─── 文書の抜粋

私はこの映画、とりあえず深いこと考えずに主人公の藤島(役所広司)のクズっぷりを笑ってみればそれでいいんじゃないのかと思った。実際ちょっと笑ってしまったし。元妻の桐子(黒沢あすか)の父と電話で話すシーンとか、森下(橋本愛)と車のなかで小競り合うシーンとか。あと松永(高杉真宙)の母親を「クズの親はやっぱりクズだなあ〜っ!」とかいって罵倒しまくるシーン。観た人ならきっと誰もが「お前が言うな!」とツッコミを入れてたことだろう。
そうやって、自分のことを一切省みないクズ男が汚らしく唾と汗と血を撒き散らしながらがむしゃらに突っ走る。それはただただ不快なはずなのに、そのドライブ感を心地良いと感じてしまう品のない自分がいる。そのことに気づく。ここにこの映画のおかしみと狙いがあると思う。
車のメタファー
ドライブ感と書いたが、この作品は車がわりといろいろな場面で登場して、そしてメタファーとして効いていると思う。
まず、藤島の愛車である年季の入った日産グロリア。これがまあ、ものの見事に上映時間の経過とともにボッコンボッコンなっていくのだが、言うまでもなくこれは藤島自身のメタファーである。そして半壊状態でもまだ走る彼らの不死身っぷりは、この映画が理屈抜きのファンタジーであることを暗に物語っている。
そんな藤島グロリアは作品内で三回突撃をかましている。一つめは妻の熱烈濃厚浮気現場(これもやっぱり車のなか)にサイドからドッカーン!二つめは自分を捕まえようと追いかけまわすヘラヘラ顏の元後輩刑事・浅井(妻夫木聡)の車に、これまたサイドから不意打ち気味にドッカーン!
そして三つめも浅井で、ショッピングモールの屋上で正面から生身の浅井に直接ドッカーン!これ、浅井がロケット花火みたいに垂直方向へ不自然に吹き飛んでいって、この映画の一番の笑いどころみたいになっているのだけど、ここで作り手側が決定的に「つまりこれってこういう映画なんですよ」と言っているように聞こえる。そう、これはギャグなんですと。
これ以外にも車のシーンがとても多い。元担任の東(中谷美紀)が加奈子(小松菜奈)を殺すのも車(東はシングルマザー?だとしたら親子二人家族で乗るにしては持て余しそうなデカめのSUVからは、食うには困っていないある程度の裕福さと、見かけによらずアクティブな性格が覗いてみえる)のなかだし、藤島が東に事の真相を追求するのも、そして娘と同じように殺されかけるのもやっぱり車のなかだ。

──────
─── 元の記録

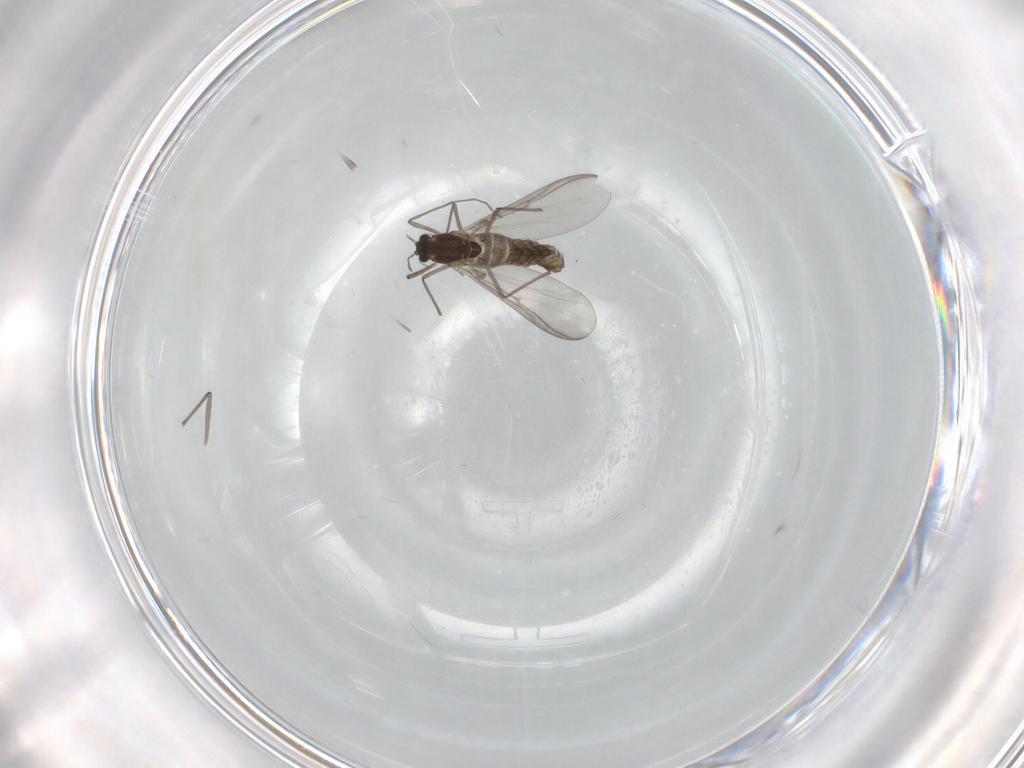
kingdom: Animalia
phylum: Arthropoda
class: Insecta
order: Diptera
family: Chironomidae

──────

作業内容:
(a) この映画評の「まず、藤島の愛車である年季の」から「けるのもやっぱり車のなかだ。」までを、一字一句変えずにそのまま繰り返してください。
(b) この映画評によると、藤島の愛車は何という車ですか。
(c) この映画評の最後の文に続けて、本文をさらに書き進めてください。
記録は使わなくてもかまいません。

最終結果:
(a)
まず、藤島の愛車である年季の入った日産グロリア。これがまあ、ものの見事に上映時間の経過とともにボッコンボッコンなっていくのだが、言うまでもなくこれは藤島自身のメタファーである。そして半壊状態でもまだ走る彼らの不死身っぷりは、この映画が理屈抜きのファンタジーであることを暗に物語っている。
そんな藤島グロリアは作品内で三回突撃をかましている。一つめは妻の熱烈濃厚浮気現場(これもやっぱり車のなか)にサイドからドッカーン!二つめは自分を捕まえようと追いかけまわすヘラヘラ顏の元後輩刑事・浅井(妻夫木聡)の車に、これまたサイドから不意打ち気味にドッカーン!
そして三つめも浅井で、ショッピングモールの屋上で正面から生身の浅井に直接ドッカーン!これ、浅井がロケット花火みたいに垂直方向へ不自然に吹き飛んでいって、この映画の一番の笑いどころみたいになっているのだけど、ここで作り手側が決定的に「つまりこれってこういう映画なんですよ」と言っているように聞こえる。そう、これはギャグなんですと。
これ以外にも車のシーンがとても多い。元担任の東(中谷美紀)が加奈子(小松菜奈)を殺すのも車(東はシングルマザー?だとしたら親子二人家族で乗るにしては持て余しそうなデカめのSUVからは、食うには困っていないある程度の裕福さと、見かけによらずアクティブな性格が覗いてみえる)のなかだし、藤島が東に事の真相を追求するのも、そして娘と同じように殺されかけるのもやっぱり車のなかだ。

(b) 年季の入った日産グロリアです。

(c)
他にも、例のショッピングモールの屋上に愛川(オダギリジョー)が乗ってきたベンツのトランクには加奈子じゃなくてチョウ(康芳夫)の死体が放り込まれているし、愛川の奥さんは自分の赤い車の助手席に縛り付けたられたままパーン!だし。
では、なんでこんなにも「車」なのか。全部が全部じゃないが、この作品において車というのは最小で最大のパーソナルスペース、つまり個の輪郭であり、いうなれば心なんだと思う。だから車の中とはそのものずばり心の中で、誰かの車に乗り込むことは相手の心の中に踏み込んでいくことなんだろう。
ラストシーンについて
衝動的とはいえ加奈子を殺してしまった東の行動が母親の愛情ゆえだというのなら、あの途方もない雪山の中から娘の遺体を本気で掘り起こそうとする藤島の執念もまた父親の愛情と呼べるものに他ならない。
横で涙を浮かべながらそれをみつめる東は、叫ぶようにスコップを振るう藤島の姿に自分と重なるものをみつけたのではないだろうか。だからあれは身に降りかかった逃れることのできない絶望だけではなく、子を持つ親としての心が共鳴して流した涙でもあると信じたい。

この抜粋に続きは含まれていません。